Although you may be entitled to care, you will occasionally be required to pay for care if you are not a UK resident, and cover certain costs even if you are, such as prescription charges. For details see NHS Costs.

The NHS does not aim to provide free health care for everyone, but to provide free health care for UK residents. This is because the system is paid for through the taxes taken from UK taxpayers' earnings. However, if you are visiting the UK and need medical care as a matter of urgency, you will be entitled to receive treatment. All emergency patients are treated free of charge in the UK, regardless of their nationality or health insurance status. You may be required to pay for treatment if you would not usually be entitled to free health care from the NHS and must stay in hospital for an extended period.

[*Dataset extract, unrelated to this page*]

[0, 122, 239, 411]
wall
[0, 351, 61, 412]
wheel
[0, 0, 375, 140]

Once you are a UK resident, you will need to register at a General Practitioner's, or GPs, Surgery. Friends, relatives, colleagues or classmates should be able to recommend a suitable local practice. If you need help, doctors' surgeries are listed in the telephone directory, and many have details listed online if you search for local GP surgeries. You can also contact your local branch of the Citizens Advice Bureau or CAB (listed in the telephone directory) for details of local surgeries and/or doctors who speak your native language, if you are uncomfortable speaking English.

If you need to see a doctor, you will need to contact the surgery to make an appointment. Most surgeries are open outside regular office hours, for example from eight in the morning until seven at night, but will usually close for one or two hours at lunch.



* The European Economic Area represents the freedom of movement and agreement to certain social policies undertaken by its thirty member states. These are: Austria, Belgium, Bulgaria, Cyprus, Czech Republic, Denmark, Estonia, Finland, France, Germany, Greece, Hungary, Iceland, Ireland, Italy, Latvia, Liechtenstein, Lithuania, Luxembourg, Malta, Netherlands, Norway, Poland, Portugal, Romania, Slovakia, Slovenia, Spain, Sweden and the United Kingdom.